When the world’s first Category 6 storm destroys Miami and Houston, a FEMA megashelter in Oklahoma becomes part of the setting for the harsh aftermath, measured in unraveling lives...Holsinger's lush writing about the storm is complemented by 'The Great Displacement: A Digital Chronicle of the Luna Migration,' an interactive website including interview transcripts, maps, and charts, displayed here as screenshots...Interspersed with these reports are chapters telling Daphne’s story as well as those of her three difficult children (her teenage stepson, Gavin, maliciously leaves her purse in the driveway when they flee); the African American woman who runs Tooley Farm for FEMA; the drug dealer/insurance agent who is there to squeeze every penny he can get out of the refugees; and his sidekick/girlfriend, a guitar player who starts the cover band that gives the book its title...Brilliantly imagined and terrifyingly believable. Seems destined to be a blockbuster.

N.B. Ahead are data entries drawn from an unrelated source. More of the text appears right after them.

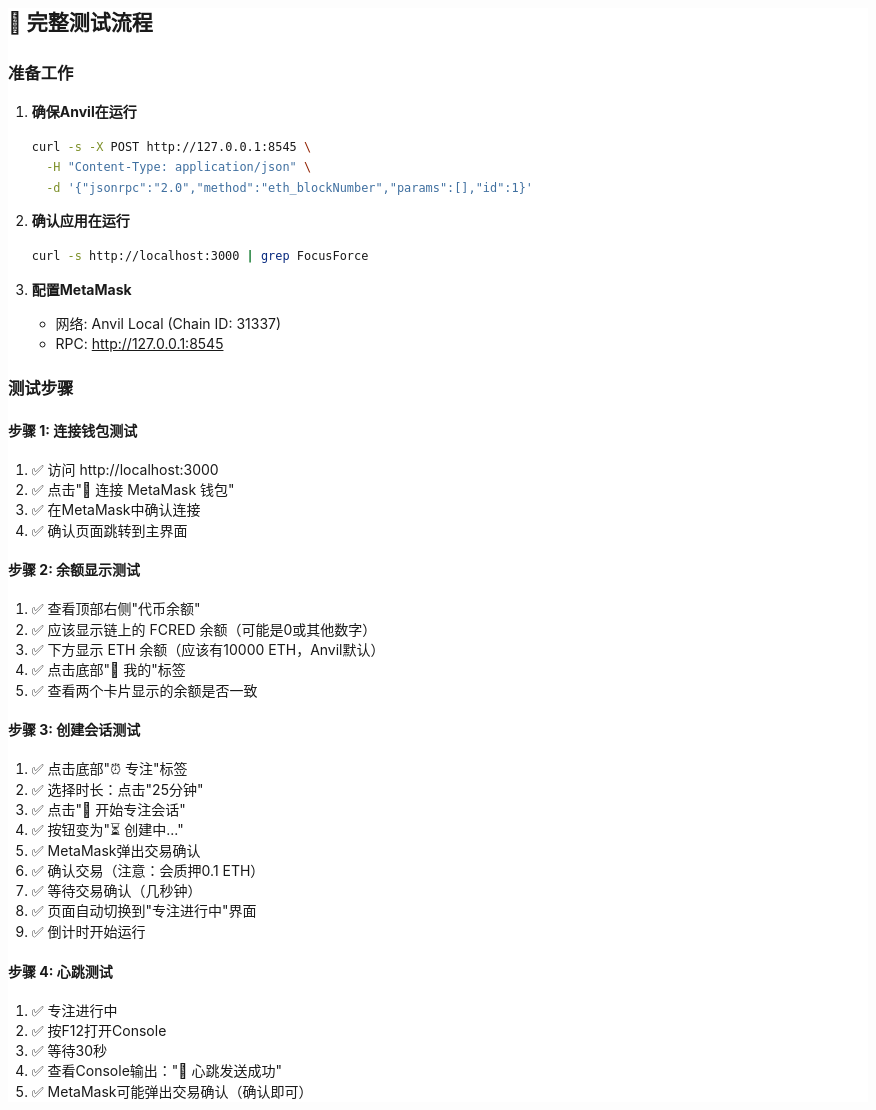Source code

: ## 🧪 完整测试流程

### 准备工作

1. **确保Anvil在运行**
   ```bash
   curl -s -X POST http://127.0.0.1:8545 \
     -H "Content-Type: application/json" \
     -d '{"jsonrpc":"2.0","method":"eth_blockNumber","params":[],"id":1}'
   ```

2. **确认应用在运行**
   ```bash
   curl -s http://localhost:3000 | grep FocusForce
   ```

3. **配置MetaMask**
   - 网络: Anvil Local (Chain ID: 31337)
   - RPC: http://127.0.0.1:8545

### 测试步骤

#### 步骤 1: 连接钱包测试
1. ✅ 访问 http://localhost:3000
2. ✅ 点击"🔗 连接 MetaMask 钱包"
3. ✅ 在MetaMask中确认连接
4. ✅ 确认页面跳转到主界面

#### 步骤 2: 余额显示测试
1. ✅ 查看顶部右侧"代币余额"
2. ✅ 应该显示链上的 FCRED 余额（可能是0或其他数字）
3. ✅ 下方显示 ETH 余额（应该有10000 ETH，Anvil默认）
4. ✅ 点击底部"👤 我的"标签
5. ✅ 查看两个卡片显示的余额是否一致

#### 步骤 3: 创建会话测试
1. ✅ 点击底部"⏰ 专注"标签
2. ✅ 选择时长：点击"25分钟"
3. ✅ 点击"🚀 开始专注会话"
4. ✅ 按钮变为"⏳ 创建中..."
5. ✅ MetaMask弹出交易确认
6. ✅ 确认交易（注意：会质押0.1 ETH）
7. ✅ 等待交易确认（几秒钟）
8. ✅ 页面自动切换到"专注进行中"界面
9. ✅ 倒计时开始运行

#### 步骤 4: 心跳测试
1. ✅ 专注进行中
2. ✅ 按F12打开Console
3. ✅ 等待30秒
4. ✅ 查看Console输出："💓 心跳发送成功"
5. ✅ MetaMask可能弹出交易确认（确认即可）
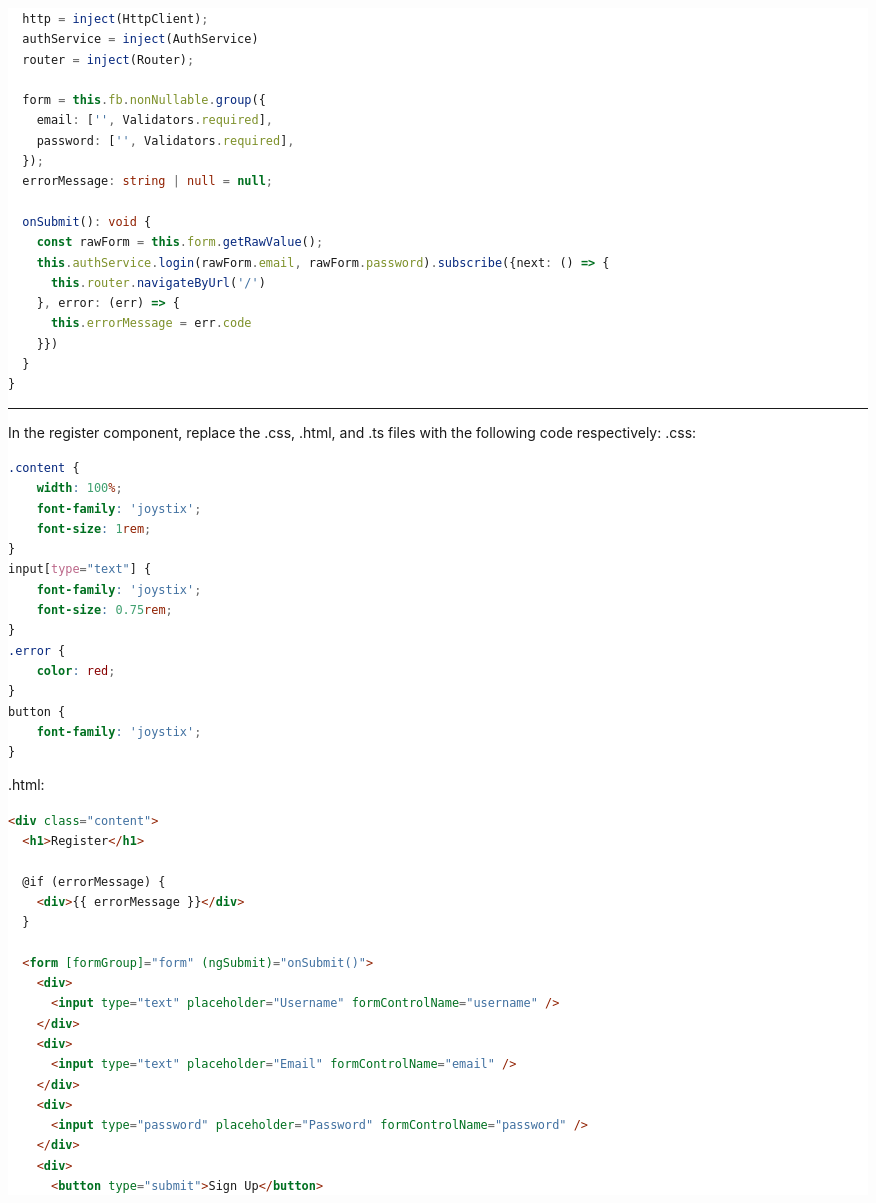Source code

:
 ```ts
  http = inject(HttpClient);
  authService = inject(AuthService)
  router = inject(Router);

  form = this.fb.nonNullable.group({
    email: ['', Validators.required],
    password: ['', Validators.required],
  });
  errorMessage: string | null = null;

  onSubmit(): void {
    const rawForm = this.form.getRawValue();
    this.authService.login(rawForm.email, rawForm.password).subscribe({next: () => {
      this.router.navigateByUrl('/')
    }, error: (err) => {
      this.errorMessage = err.code
    }})
  }
}
```

------

In the register component, replace the .css, .html, and .ts files with the following code respectively:
.css:
```css
.content {
    width: 100%;
    font-family: 'joystix';
    font-size: 1rem;
}
input[type="text"] {
    font-family: 'joystix';
    font-size: 0.75rem;
}
.error {
    color: red;
}
button {
    font-family: 'joystix';
}
```
.html:
```html
<div class="content">
  <h1>Register</h1>

  @if (errorMessage) {
    <div>{{ errorMessage }}</div>
  }

  <form [formGroup]="form" (ngSubmit)="onSubmit()">
    <div>
      <input type="text" placeholder="Username" formControlName="username" />
    </div>
    <div>
      <input type="text" placeholder="Email" formControlName="email" />
    </div>
    <div>
      <input type="password" placeholder="Password" formControlName="password" />
    </div>
    <div>
      <button type="submit">Sign Up</button>
```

In Holsinger’s harrowing novel of environmental disaster, an unprecedented category 6 hurricane obliterates Miami and disrupts a once-charmed family...Before the storm hits, Daphne Larsen-Hall has a great life—pampered wife of a wealthy surgeon, with a two-million-dollar home in Coral Gables and two bright children, Oliver and Mia...But after Hurricane Luna, Daphne’s life is upended...Holsinger does a good job exploring the country’s cultural and economic divisions and the effects of climate change, and is even better with the characters and their ever-mounting problems...This story of displacement and desperation packs a wallop.